HOLOPIS.COM, JAKARTA – Praktisi keamanan siber, Seweit Hotroiman mengatakan bahwa persoalan krusial dalam pengamanan teknologi informasi adalah ketidaksinkronan antara dua entitas penting, yakni pihak manajemen keamanan informasi (information security management) dan incident response (IR).
Padahal kata pria yang karib disapa Roy tersebut, hambatan utama bagi tim-tim ini adalah kurangnya komunikasi, kolaborasi, dan berbagi pengetahuan.
“Banyak organisasi menghadapi kesulitan untuk mengintegrasikan tim yang menangani keamanan informasi (ISM) dan tim yang merespon insiden (IR),” kata Roy kepada Holopis.com, Minggu (30/6).
Padahal untuk mengatasi hambatan tersebut adalah dengan menunjukkan peluang pembelajaran organisasi (Organizational Learning) dan benefit dari manajemen keamanan (Security Management).
Bagi Roy, dalam pelaksaanaanya ternyata tidaklah selalu mudah. Terdapat tantangan untuk menerapkannya dalam lingkungan nyata dan tentu bervariasi. Hal ini bisa dikelola dengan penguatan kualitas sumber daya manusia (SDM), dan etos kerja dalam menjalankan bagian dari sistem teknologi informasi tersebut.
“Tetapi beberapa hambatan umum yang perlu diatasi termasuk; resistensi, kurangnya SDM, keengganan atau kesulitan dalam komunikasi dan kolaborasi, ketidakpastian terhadap manfaat yang diharapkan, kebutuhan akan pelatihan, keterbatasan teknologi dan infrastruktur, dan kepemimpinan serta dukungan organisasi,” ujarnya.
Sebagai praktisi, Roy mengatakan bahwa persoalan budaya, prioritas, dan tujuan tim dalam manajemen sistem informasi dan IR mungkin berbeda. Perubahan tersebut adalah terkait dengan cara bekerja atau perasaan ancaman terhadap peran atau otoritas yang sudah ada dapat menyebabkan kesulitan untuk menerapkan framework baru ini.
“Implementasi framework yang efektif membutuhkan waktu, dana, dan sumber daya manusia. Sumber daya yang terbatas dapat menghalangi organisasi untuk menerapkan perubahan yang diperlukan,” papar Roy.

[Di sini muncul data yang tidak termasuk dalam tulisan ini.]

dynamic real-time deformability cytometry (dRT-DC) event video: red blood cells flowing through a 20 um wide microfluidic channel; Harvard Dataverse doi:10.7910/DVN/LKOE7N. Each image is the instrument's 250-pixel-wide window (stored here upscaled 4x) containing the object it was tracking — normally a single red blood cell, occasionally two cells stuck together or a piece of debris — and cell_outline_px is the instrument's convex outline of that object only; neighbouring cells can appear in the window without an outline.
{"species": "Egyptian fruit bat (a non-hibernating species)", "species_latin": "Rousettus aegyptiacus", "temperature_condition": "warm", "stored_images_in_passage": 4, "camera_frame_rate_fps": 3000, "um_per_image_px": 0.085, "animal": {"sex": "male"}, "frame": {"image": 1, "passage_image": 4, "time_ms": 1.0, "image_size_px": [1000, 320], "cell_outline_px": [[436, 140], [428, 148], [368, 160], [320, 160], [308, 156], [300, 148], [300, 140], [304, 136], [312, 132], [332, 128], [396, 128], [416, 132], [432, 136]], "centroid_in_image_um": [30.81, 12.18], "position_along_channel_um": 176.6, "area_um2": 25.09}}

Di sisi lain, kurangnya komunikasi dan kolaborasi yang efektif antara tim ISM dan IR dapat menghalangi integrasi yang efektif. Perbedaan dalam pendekatan teknis dan bahasa juga dapat menjadi hambatan.
Beberapa anggota tim mungkin tidak yakin dengan keuntungan atau manfaat dari struktur baru. Mereka mungkin perlu diberi instruksi dan bimbingan untuk memahami cara integrasi yang dapat meningkatkan efektivitas dan efisiensi keseluruhan.

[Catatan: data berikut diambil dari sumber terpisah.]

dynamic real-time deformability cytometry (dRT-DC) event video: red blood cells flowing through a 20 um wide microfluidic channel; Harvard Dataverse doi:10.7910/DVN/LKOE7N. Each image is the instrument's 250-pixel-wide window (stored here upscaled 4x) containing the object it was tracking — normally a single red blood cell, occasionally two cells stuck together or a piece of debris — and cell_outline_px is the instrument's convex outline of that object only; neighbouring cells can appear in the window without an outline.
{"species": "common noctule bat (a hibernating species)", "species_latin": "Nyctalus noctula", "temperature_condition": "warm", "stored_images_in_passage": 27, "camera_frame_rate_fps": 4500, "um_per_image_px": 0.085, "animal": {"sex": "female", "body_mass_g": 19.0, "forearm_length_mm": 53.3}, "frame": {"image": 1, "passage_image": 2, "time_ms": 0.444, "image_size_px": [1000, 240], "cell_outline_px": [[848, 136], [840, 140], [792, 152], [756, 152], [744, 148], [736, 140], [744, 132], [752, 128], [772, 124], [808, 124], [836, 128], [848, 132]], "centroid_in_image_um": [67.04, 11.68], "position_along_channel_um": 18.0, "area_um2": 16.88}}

“Pengenalan framework baru bisa memerlukan pelatihan tambahan bagi anggota tim untuk memahami konsep, metodologi, dan alat-alat yang terlibat dalam integrasi ISM dan IR,” ungkapnya.
Begitu juga dengan infrastruktur teknologi yang ada kadang kala mungkin tidak mendukung integrasi yang diperlukan atau harus ditingkatkan untuk mendukung perubahan ini. Dan yang paling penting menurut Roy, tanpa dukungan dari tingkat kepemimpinan yang tepat, implementasi framework dapat kehilangan momentum atau dukungan operasional yang diperlukan untuk berhasil.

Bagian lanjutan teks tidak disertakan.